Jehoshaphat: His prayer

Jehoshaphat: His prayer 

And Jehoshaphat feared, and set himself to seek the Lord, and proclaimed a fast throughout all Judah. So Judah gathered together to ask help from the Lord; and from all the cities of Judah they came to seek the Lord (2 Chronicles 20: 3-4).

2 Chronicles 20 begins with a crisis. Armies were gathering to attack Judah. This was not the first time Jehoshaphat had been surrounded by enemies. In chapter 18, because of his own foolishness, he placed his life in danger. Instinctively he had cried to the Lord, and God had answered his prayer and saved him. After Jehoshaphat’s salvation, he was restored and once more followed the Lord wholeheartedly.

Although Jehoshaphat was afraid, he did not panic. He immediately sought the Lord’s presence. This time, it was not a personal prayer for his own life, but a prayer for the life of his nation. He led the whole country in prayer and fasting to ask for God to intervene in power. I remember speaking with a brother in Otley, West Yorkshire, many years ago. He recalled how thousands of people had gathered in the town to pray for God’s help for their country during the Second World War. Jehoshaphat led his people in prayer (v. 6 ff.). His prayer did not begin with the nation’s need but by declaring the greatness of God, His rule over the nations, His irresistible power and His faithfulness to the promise He gave to His friend Abraham and his descendants. The king speaks to God about the Temple built by Solomon. He recalls a key theme of Solomon’s prayer at its dedication, “If disaster comes upon us—sword, judgment, pestilence, or famine—we will stand before this temple and in Your presence (for Your name is in this temple), and cry out to You in our affliction, and You will hear and save” (v. 9).

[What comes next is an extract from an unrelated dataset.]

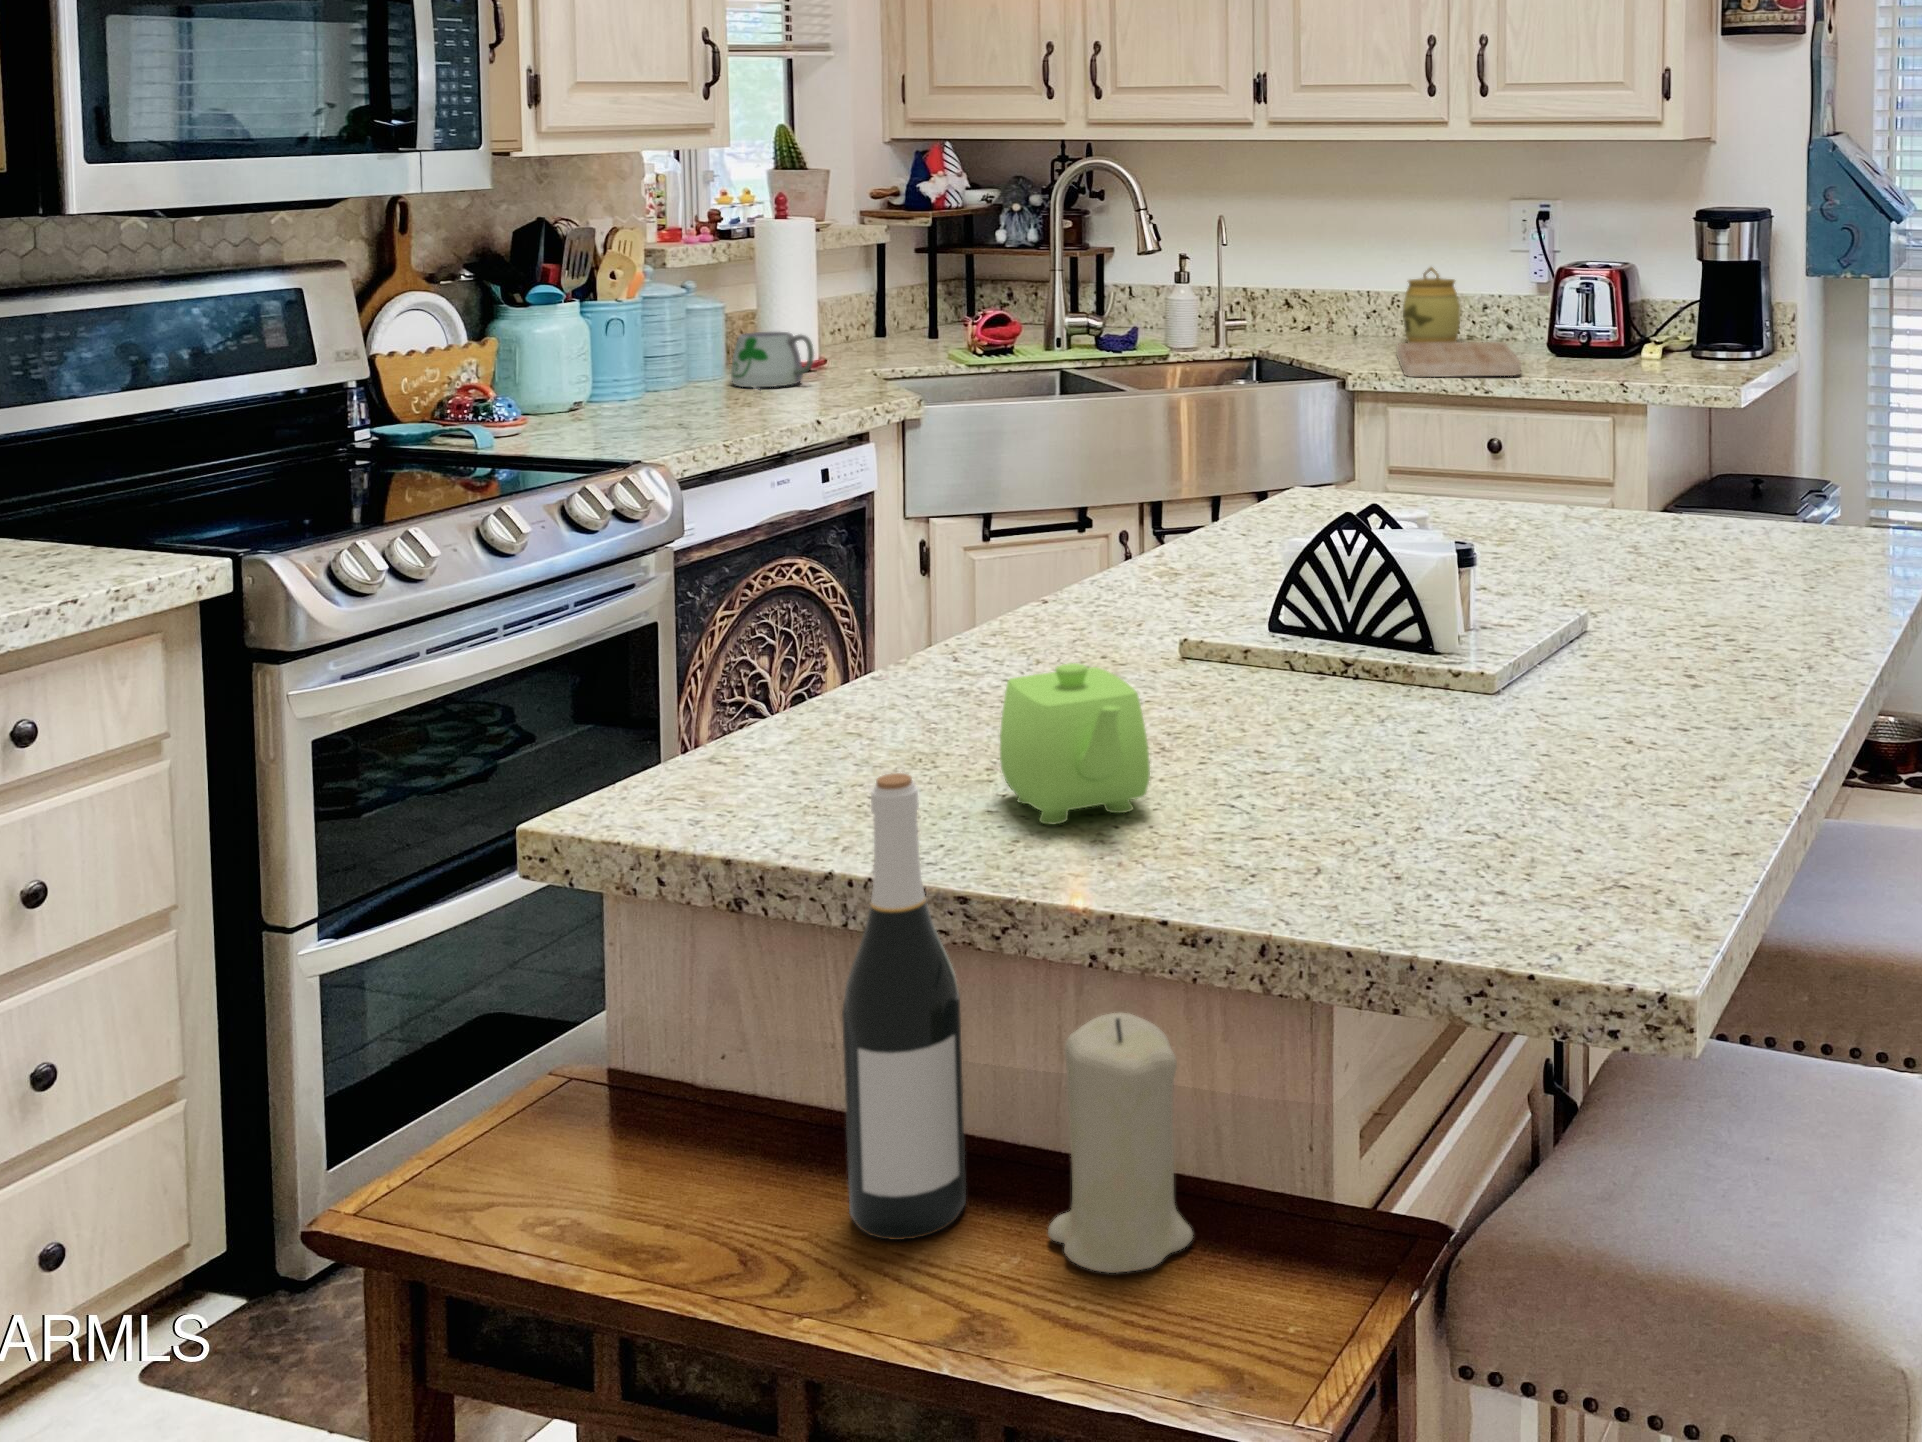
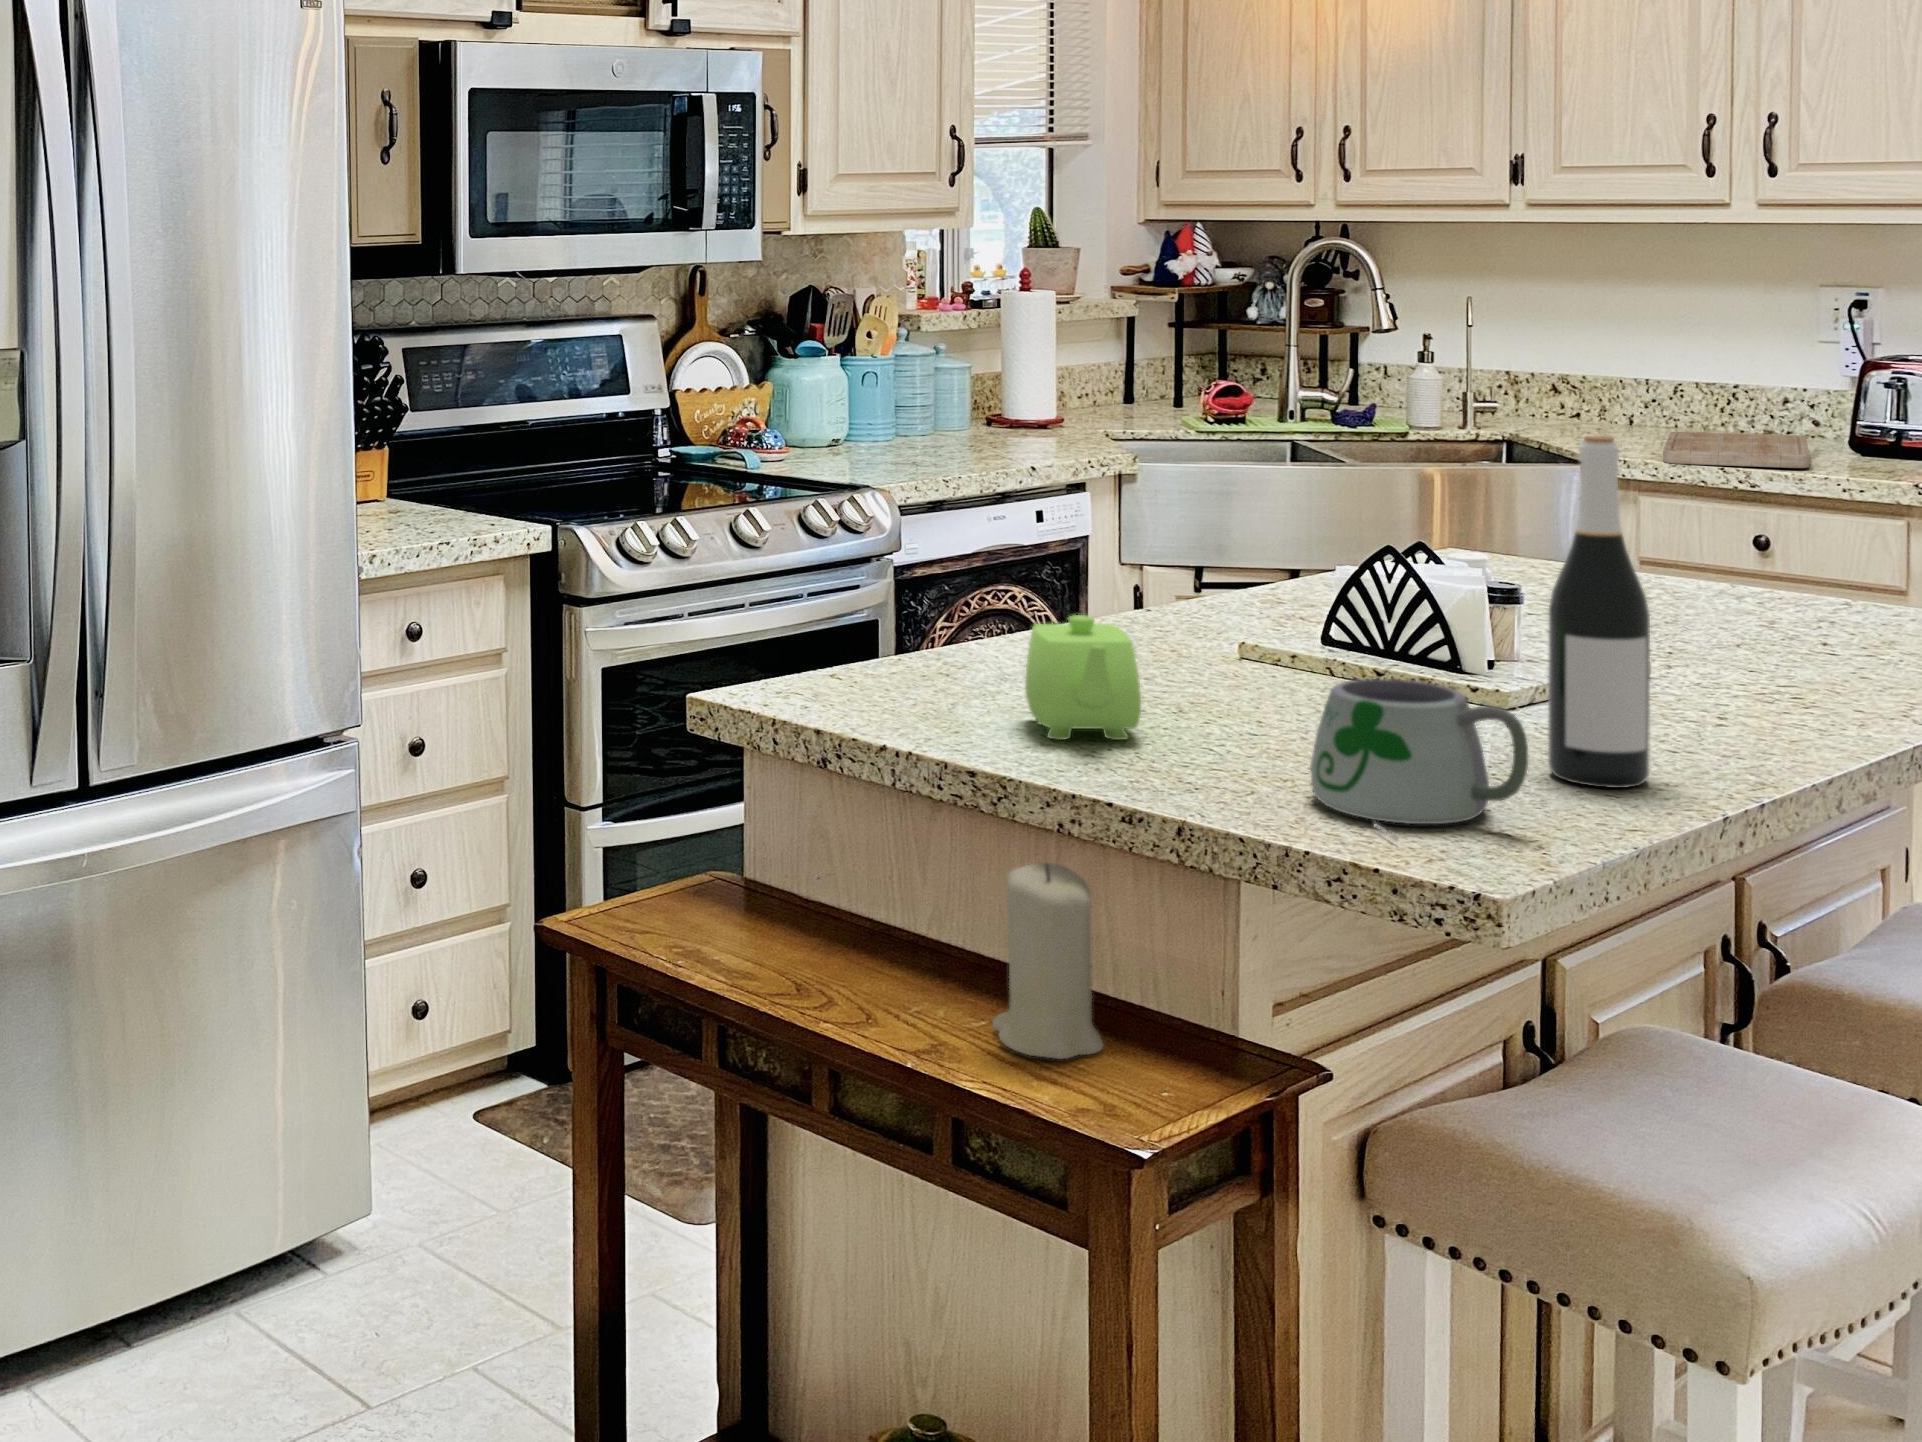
jar: present [1403,267,1460,343] -> none [1686,354,1757,439]
mug: present [731,332,814,390] -> present [1310,679,1528,841]
wine bottle: present [842,773,966,1240] -> present [1548,436,1650,788]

Then Jehoshaphat lays out before God the overwhelming power of the enemy they faced, and their own helplessness: “For we have no power against this great multitude that is coming against us; nor do we know what to do.” But then Jehoshaphat declares their strength, “but our eyes are upon You” (v. 12). This beautiful expression is emphasised by the following verse, “Now all Judah, with their little ones, their wives, and their children, stood before the Lord” (v. 13). At that moment, we see a nation recognising its utter weakness in the face of the vast armies which confronted them. They stood before God in all their vulnerability. At the same time, they stood in all the power of a faith that looked beyond earth into heaven to their Saviour God.

Jehoshaphat made no preparation for war against the armies he faced. His only defence was that which had saved his own life – he cried to God. And he believed that the same simple faith would save a nation. Jehoshaphat gives us one of the most compelling examples of spiritual bravery and trust in the Old Testament. He teaches us what it is to cast all our need upon God, fully believing He would respond, based on who He is. For all his failings, it is Jehoshaphat’s legacy that he saved his nation by simple faith in God. It is a legacy we need to learn from. To trust ourselves, our children and all we have to God’s care in every circumstance of life, looking up to heaven and discovering afresh each day that we are in the heart of our Saviour.